The district purchased the devices when they still thought this school year would start in person, but since everyone is learning virtually, students need more data.

The Kansas City Public Schools will double how much they’re spending on hot spots so students have enough data to complete online assignments.

At an emergency meeting Friday, district technology director Joe Phillips explained how just two weeks into the school year, some families – especially those with multiple children sharing a hot spot – had already experienced throttling.

“We’ve been swapping them out for new hot spots,” Phillips told the school board. “We don’t really have students right now that are in an outage in terms of Wi-Fi, but if we go another couple of weeks, we’ll actually be in the situation where we’re running out of data.”

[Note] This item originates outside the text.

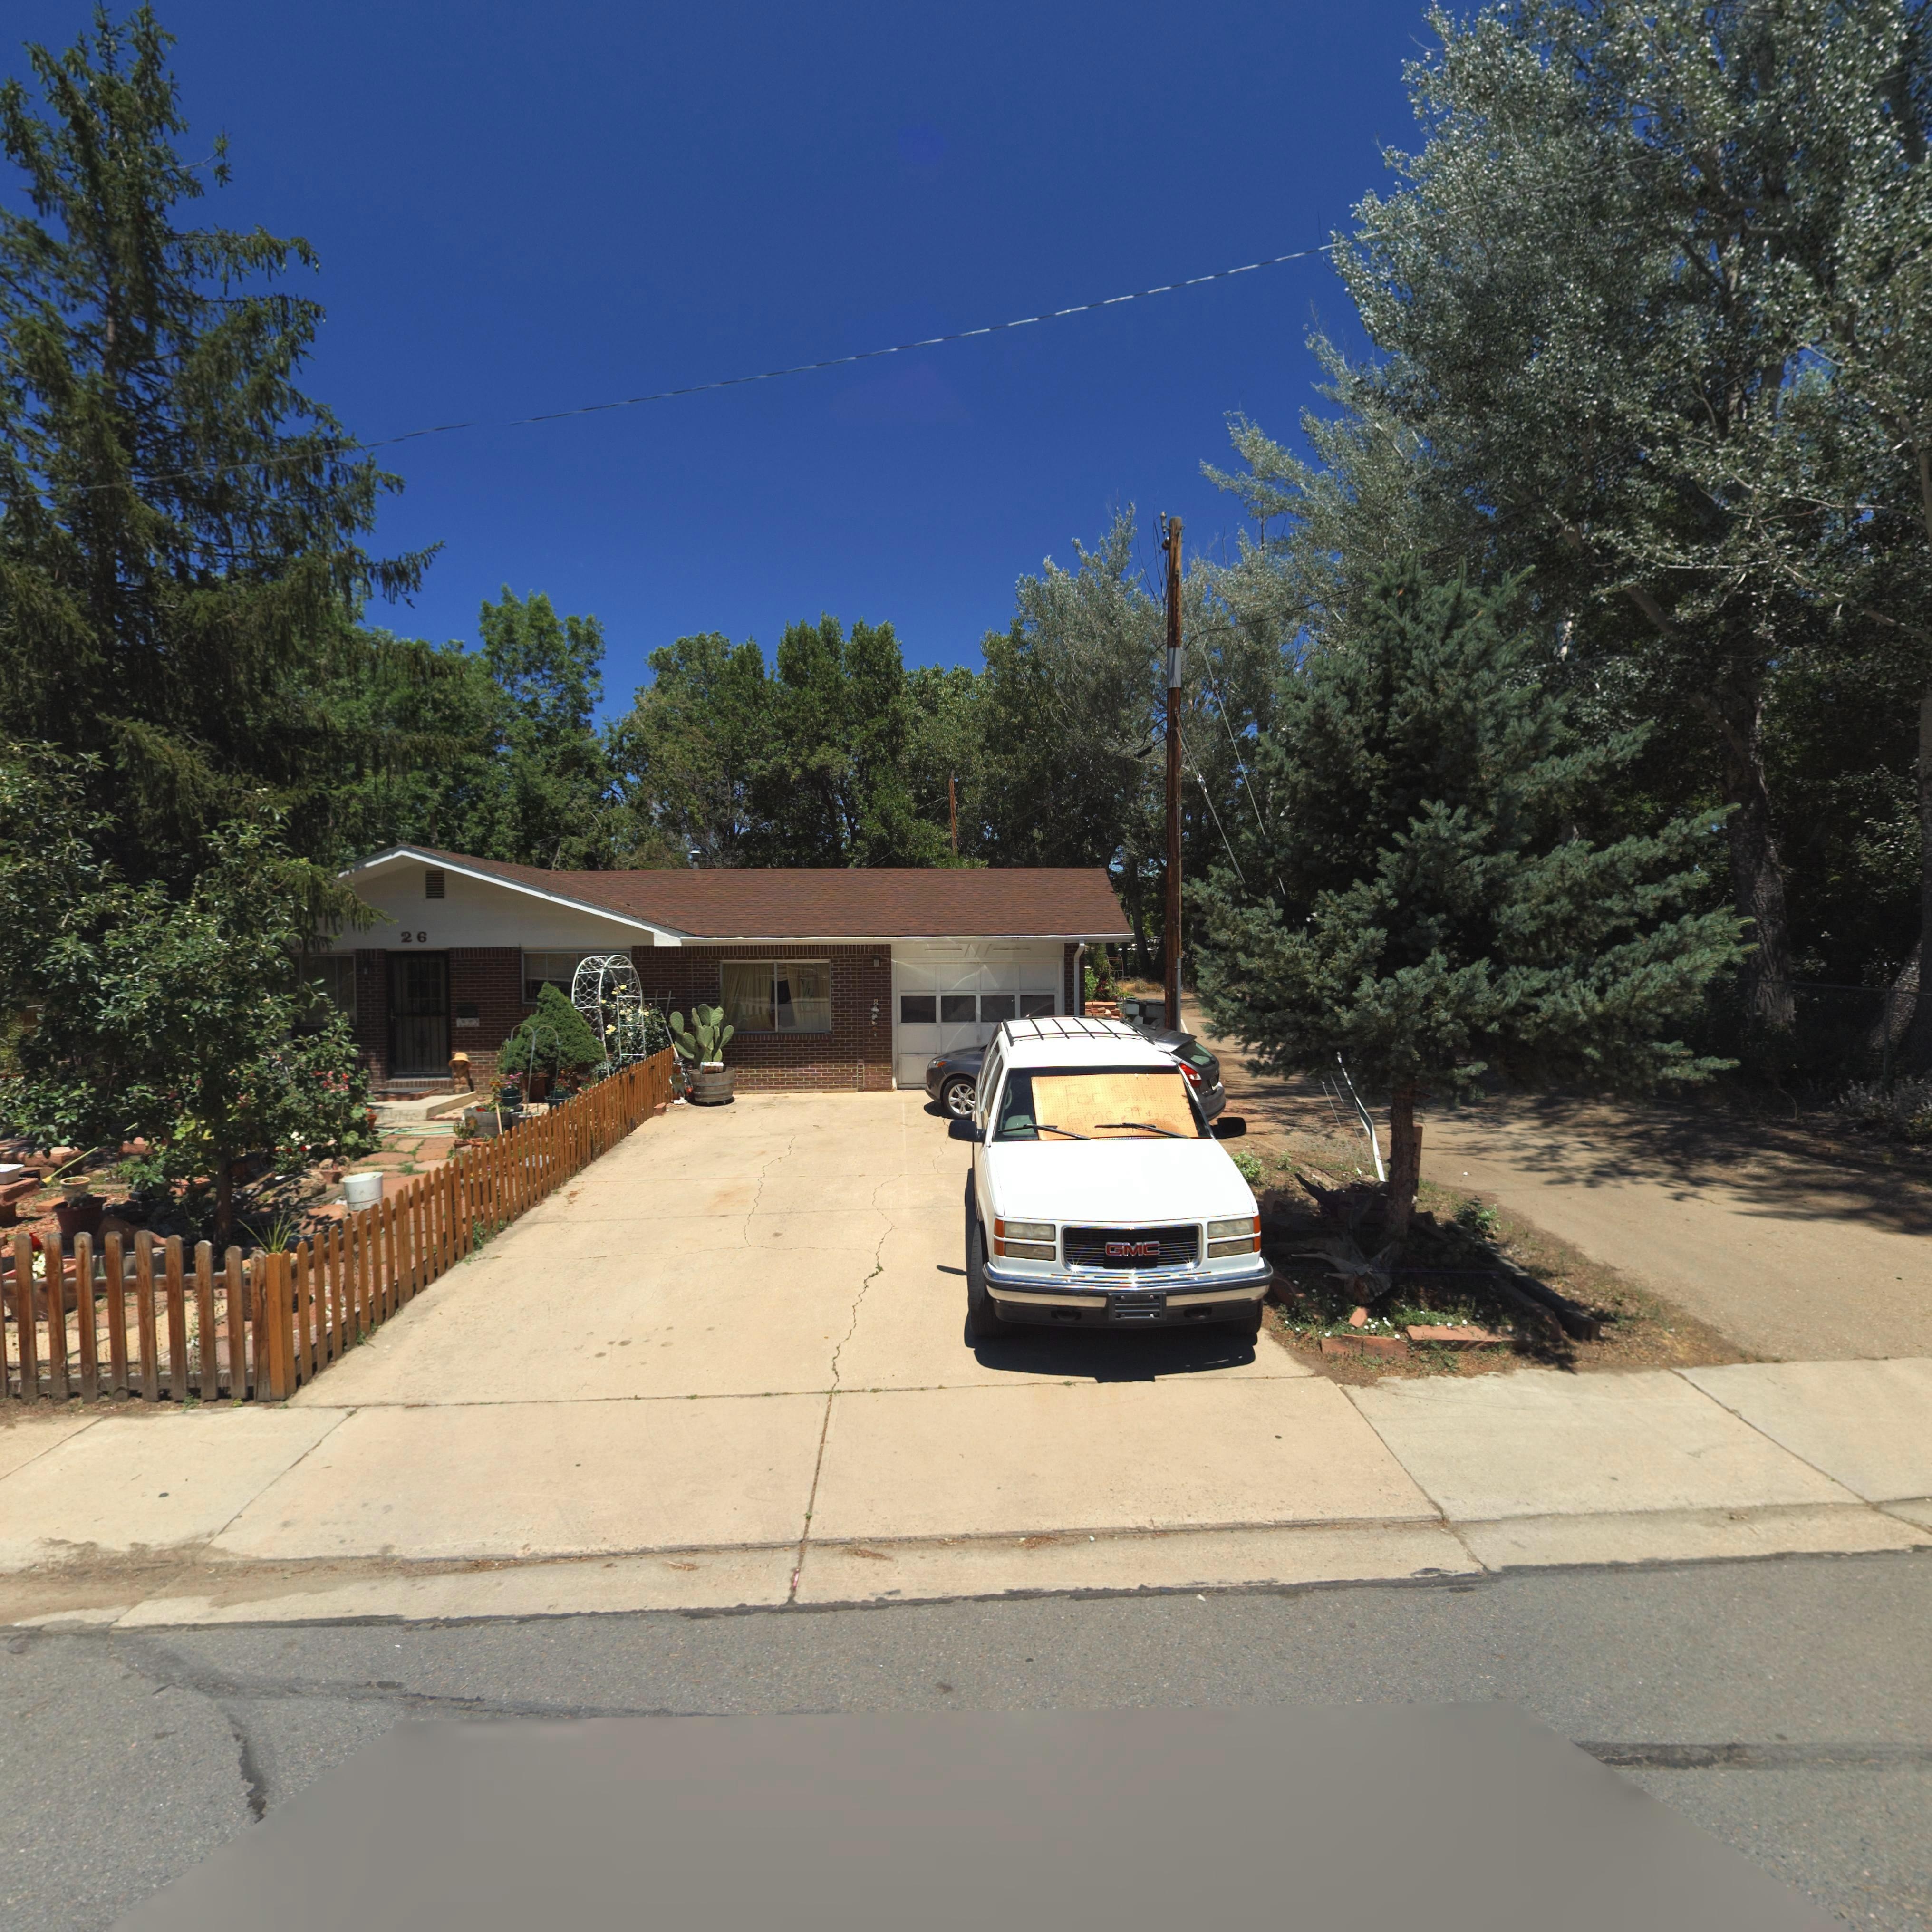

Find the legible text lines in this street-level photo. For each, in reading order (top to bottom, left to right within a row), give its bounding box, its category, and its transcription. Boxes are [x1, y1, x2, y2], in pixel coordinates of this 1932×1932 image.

The district’s initial $210,000 contract with T-Mobile was for 2 gigabytes of data each for about 6,000 devices. To get unlimited data for students, the district will have to increase their spending to $420,000, money Superintendent Mark Bedell said was available in the information technology budget. He said the district set aside funds originally earmarked to buy teachers new computers for this type of scenario.

“We're not in a 911 situation, but we will have these emergency meetings if things pop up that we need to address,” Bedell said.

He also said that when KCPS ordered the hot spots this spring, the district expected students to be back in school buildings by now. The district made the decision to start the school year remotely in mid-July when it became clear that the Kansas City area was facing uncontrolled coronavirus spread.

New school reopening guidelines released by the Centers for Disease Control and Prevention this week put the Kansas City area in the highest risk category for coronavirus transmission in schools. Bedell has said he has to consider the disproportionate impact COVID-19 is having on Black and Latino families. About 90% of KCPS students are children of color.

It will take T-Mobile about 72 hours to calibrate the hot spots students and their families already have for unlimited data. Phillips said KCPS is in the process of getting additional hotspots to families with multiple students so that siblings don’t have to share bandwidth.